# Overheating issue



## Grizzly28 (Aug 6, 2015)

Ok so I have a 2011 Cruze LTZ 1.4L Turbo and I have only had one other time a problem of this thing overheating and it needed the new upgraded radiator hose connector underneath the hood fixed it haven't had a issue.. Until the past couple week but only off and on.. I will be driving and it hasent been blasting out Hot air like it's always have, it takes awhile and then it will stop, but wasnt overheating.. So last night driving to work I went to zip past a car due to running late and the car said AC Off high engine temp, and shot all the way over to the "H" ??? I scratched my head well that's weird, so I pulled over shut off the engine, then restarted it drove to work and it was fine.
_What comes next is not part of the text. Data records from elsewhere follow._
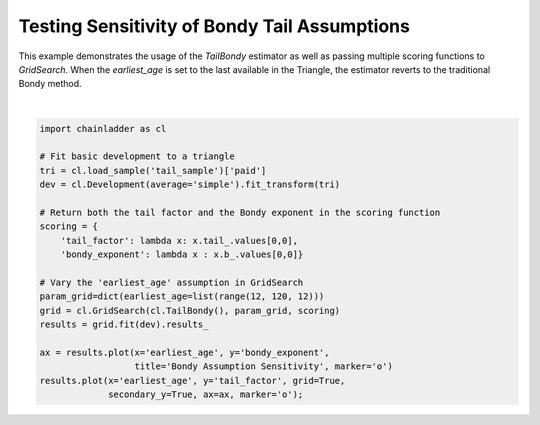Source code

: .. only:: html

    .. note::
        :class: sphx-glr-download-link-note

        Click :ref:`here <sphx_glr_download_auto_examples_plot_bondy_sensitivity.py>`     to download the full example code
    .. rst-class:: sphx-glr-example-title

    .. _sphx_glr_auto_examples_plot_bondy_sensitivity.py:


===============================================
Testing Sensitivity of Bondy Tail Assumptions
===============================================

This example demonstrates the usage of the `TailBondy` estimator as well as
passing multiple scoring functions to `GridSearch`.  When the `earliest_age`
is set to the last available in the Triangle, the estimator reverts to the
traditional Bondy method.



.. image:: /auto_examples/images/sphx_glr_plot_bondy_sensitivity_001.png
    :alt: Bondy Assumption Sensitivity
    :class: sphx-glr-single-img


.. rst-class:: sphx-glr-script-out

 Out:

 .. code-block:: none


    <matplotlib.axes._subplots.AxesSubplot object at 0x000001A8C2169DD8>





|


.. code-block:: default


    import chainladder as cl

    # Fit basic development to a triangle
    tri = cl.load_sample('tail_sample')['paid']
    dev = cl.Development(average='simple').fit_transform(tri)

    # Return both the tail factor and the Bondy exponent in the scoring function
    scoring = {
        'tail_factor': lambda x: x.tail_.values[0,0],
        'bondy_exponent': lambda x : x.b_.values[0,0]}

    # Vary the 'earliest_age' assumption in GridSearch
    param_grid=dict(earliest_age=list(range(12, 120, 12)))
    grid = cl.GridSearch(cl.TailBondy(), param_grid, scoring)
    results = grid.fit(dev).results_

    ax = results.plot(x='earliest_age', y='bondy_exponent',
                      title='Bondy Assumption Sensitivity', marker='o')
    results.plot(x='earliest_age', y='tail_factor', grid=True,
                 secondary_y=True, ax=ax, marker='o');


.. rst-class:: sphx-glr-timing

   **Total running time of the script:** ( 0 minutes  0.586 seconds)


.. _sphx_glr_download_auto_examples_plot_bondy_sensitivity.py:


.. only :: html

 .. container:: sphx-glr-footer
    :class: sphx-glr-footer-example



  .. container:: sphx-glr-download sphx-glr-download-python

     :download:`Download Python source code: plot_bondy_sensitivity.py <plot_bondy_sensitivity.py>`



  .. container:: sphx-glr-download sphx-glr-download-jupyter

     :download:`Download Jupyter notebook: plot_bondy_sensitivity.ipynb <plot_bondy_sensitivity.ipynb>`


.. only:: html

 .. rst-class:: sphx-glr-signature

    `Gallery generated by Sphinx-Gallery <https://sphinx-gallery.github.io>`_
Drove home and it was fine it went over the half way mark once and then went back to normal.. Could this be the thermostat or sensor? The PCV does need replaced


----------



## obermd (Mar 3, 2012)

Check your coolant level. This sounds like very low coolant with enough coolant to partially work, but with large air bubbles in the system.


----------



## LiveTrash (May 24, 2015)

obermd said:


> Check your coolant level. This sounds like very low coolant with enough coolant to partially work, but with large air bubbles in the system.


I had the same problem in my '92 cavalier. Low coolant was the issue. At least it was until the hose connector rotted away and dumped all the coolant onto the road. Good times...


----------



## Grizzly28 (Aug 6, 2015)

Ok, I added coolant and it's running cooler again. Thanks I'm pretty auto savy but never exp that before. You learn something new every day haha.. Here my "Other" issue lol I have an idle issue, error codes P0106, P0171. I was thinking the PCV maybe I replaced a couple sensors that followed those codes and nothing fixed so any idea on that I don't wanna spend $60 plus if I don't have to


----------



## obermd (Mar 3, 2012)

P0171 is an indication the PCV valve has gone bad. Also, keep an eye on your coolant level. The water pump in the 1.4T Cruze has a 150,000 mile/10 year warranty, but it's possible that the leak is elsewhere which may or may not be under warranty anymore for you.


----------